How to complete this task
Transcribe word for word the section of the records below that opens with the line containing "thumb tip: (382, 271)" and closes with the line containing "index mcp: (371, 118)"; drop every picture.

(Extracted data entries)
# # # # # # #

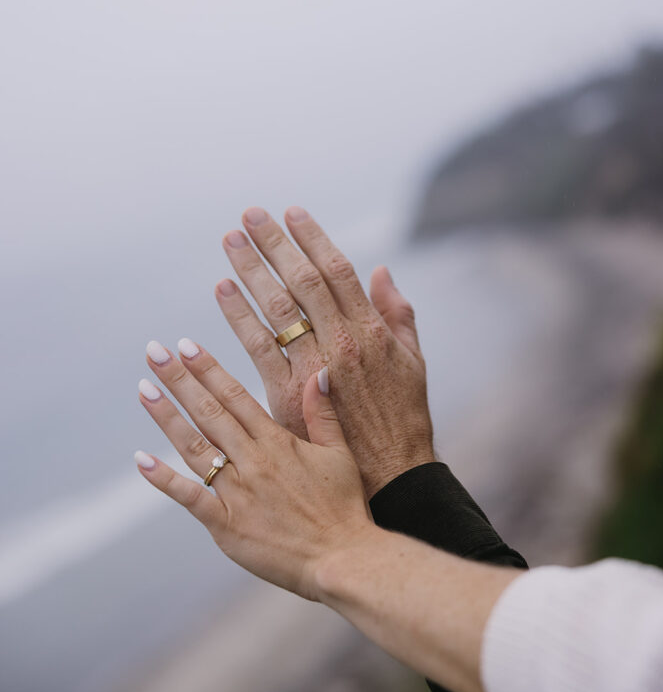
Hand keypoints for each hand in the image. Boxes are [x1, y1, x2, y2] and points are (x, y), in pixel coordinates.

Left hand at [136, 341, 370, 599]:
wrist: (343, 559)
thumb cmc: (345, 508)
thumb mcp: (340, 453)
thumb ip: (323, 413)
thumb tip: (319, 372)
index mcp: (278, 443)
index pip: (236, 395)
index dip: (208, 369)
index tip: (186, 345)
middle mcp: (254, 462)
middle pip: (209, 412)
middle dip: (179, 379)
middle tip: (154, 352)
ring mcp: (238, 493)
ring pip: (195, 447)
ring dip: (167, 417)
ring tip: (144, 389)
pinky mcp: (227, 526)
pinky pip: (190, 498)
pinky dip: (164, 479)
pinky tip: (141, 460)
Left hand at [215, 207, 434, 497]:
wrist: (391, 480)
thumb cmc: (403, 419)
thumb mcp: (413, 362)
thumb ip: (398, 314)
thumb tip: (382, 271)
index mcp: (371, 332)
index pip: (336, 271)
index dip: (313, 238)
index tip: (291, 212)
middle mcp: (340, 345)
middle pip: (300, 283)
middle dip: (274, 245)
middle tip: (249, 216)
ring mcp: (311, 372)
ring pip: (273, 312)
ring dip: (249, 273)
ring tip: (230, 243)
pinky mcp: (285, 401)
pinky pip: (254, 353)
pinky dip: (235, 321)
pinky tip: (219, 295)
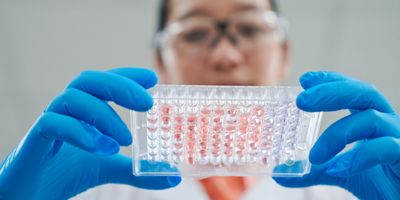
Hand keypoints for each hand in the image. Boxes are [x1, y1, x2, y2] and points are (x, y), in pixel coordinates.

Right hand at [0, 68, 180, 199]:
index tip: (153, 79)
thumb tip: (172, 178)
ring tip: (124, 139)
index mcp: (82, 109)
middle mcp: (65, 109)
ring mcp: (48, 121)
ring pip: (72, 99)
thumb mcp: (107, 167)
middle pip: (88, 80)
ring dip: (103, 116)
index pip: (104, 82)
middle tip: (147, 103)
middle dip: (119, 86)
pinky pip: (53, 123)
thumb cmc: (66, 172)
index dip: (127, 76)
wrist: (31, 195)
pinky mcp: (34, 139)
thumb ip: (136, 170)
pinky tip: (103, 149)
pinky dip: (81, 133)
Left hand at [273, 71, 399, 198]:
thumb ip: (314, 169)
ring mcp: (399, 137)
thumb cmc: (379, 180)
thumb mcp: (340, 171)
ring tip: (315, 156)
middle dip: (331, 92)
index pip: (351, 89)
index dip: (330, 81)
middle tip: (301, 101)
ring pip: (371, 119)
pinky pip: (386, 148)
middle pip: (364, 93)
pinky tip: (337, 168)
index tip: (304, 79)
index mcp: (371, 118)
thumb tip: (281, 173)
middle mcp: (387, 122)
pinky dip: (359, 157)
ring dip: (337, 135)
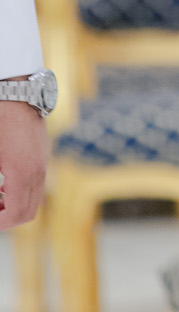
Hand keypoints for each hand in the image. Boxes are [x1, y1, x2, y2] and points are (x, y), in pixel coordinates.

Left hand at [0, 100, 47, 227]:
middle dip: (6, 220)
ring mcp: (41, 164)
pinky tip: (2, 185)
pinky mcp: (41, 156)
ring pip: (33, 200)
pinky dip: (20, 193)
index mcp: (21, 174)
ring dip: (14, 207)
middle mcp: (37, 173)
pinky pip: (35, 185)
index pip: (15, 216)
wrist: (15, 91)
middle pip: (27, 213)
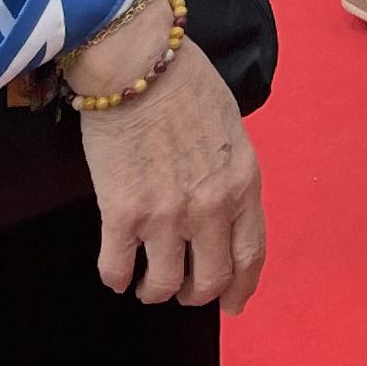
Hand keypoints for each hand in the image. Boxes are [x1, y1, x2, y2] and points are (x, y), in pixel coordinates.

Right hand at [73, 15, 266, 309]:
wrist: (136, 61)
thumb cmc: (185, 83)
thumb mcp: (231, 130)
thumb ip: (230, 175)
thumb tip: (222, 210)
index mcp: (244, 183)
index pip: (251, 254)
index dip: (241, 288)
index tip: (232, 305)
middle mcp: (211, 207)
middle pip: (210, 280)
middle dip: (195, 294)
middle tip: (182, 291)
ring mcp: (166, 214)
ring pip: (163, 285)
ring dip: (154, 291)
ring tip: (145, 283)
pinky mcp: (121, 213)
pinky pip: (116, 268)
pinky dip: (115, 277)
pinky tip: (115, 270)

# # # # # # #

Expected answer
thumb tip: (382, 271)
index mcp: (371, 332)
index pip: (336, 271)
index dip: (313, 238)
index tip: (291, 212)
middle mcp: (340, 345)
middle pip: (300, 283)
middle dip: (274, 245)
middle tip: (249, 216)
ring mcp: (311, 372)
ring pip: (273, 312)
ring dip: (249, 273)
ring tip: (230, 243)
pinky mcp: (285, 401)
pinky pip: (254, 353)
pinky dip: (235, 321)
pinky tip: (219, 295)
Hand keypoints for each hand in the image. Boxes are [x1, y1, x2, y2] and points are (x, y), in pixel coordinates.

Right hand at [0, 68, 180, 199]:
index tip: (153, 79)
thumb tip: (172, 178)
ring tip: (124, 139)
index mcp: (82, 109)
middle mcp: (65, 109)
ring mcp: (48, 121)
ring pip: (72, 99)
thumb mcp: (107, 167)
middle pip: (88, 80)
ring dip: (103, 116)
index pip: (104, 82)
middle tip: (147, 103)
middle dip: (119, 86)
pinky pip: (53, 123)
thumb cmc: (66, 172)
index dip: (127, 76)
wrist: (31, 195)
pinky mcp: (34, 139)
thumb ip: (136, 170)
pinky tip: (103, 149)
pinky dip: (81, 133)
Left hand at [273, 71, 399, 198]:
thumb ip: (314, 169)
ring mcp: (399, 137)
thumb cmc: (379, 180)
thumb mcp: (340, 171)
ring tip: (315, 156)
middle dip: (331, 92)
index pip: (351, 89)
index dip: (330, 81)
middle tip: (301, 101)
ring pip: (371, 119)
pinky pip: (386, 148)
middle pip: (364, 93)
pinky tip: (337, 168)
index tip: (304, 79)
index mcp: (371, 118)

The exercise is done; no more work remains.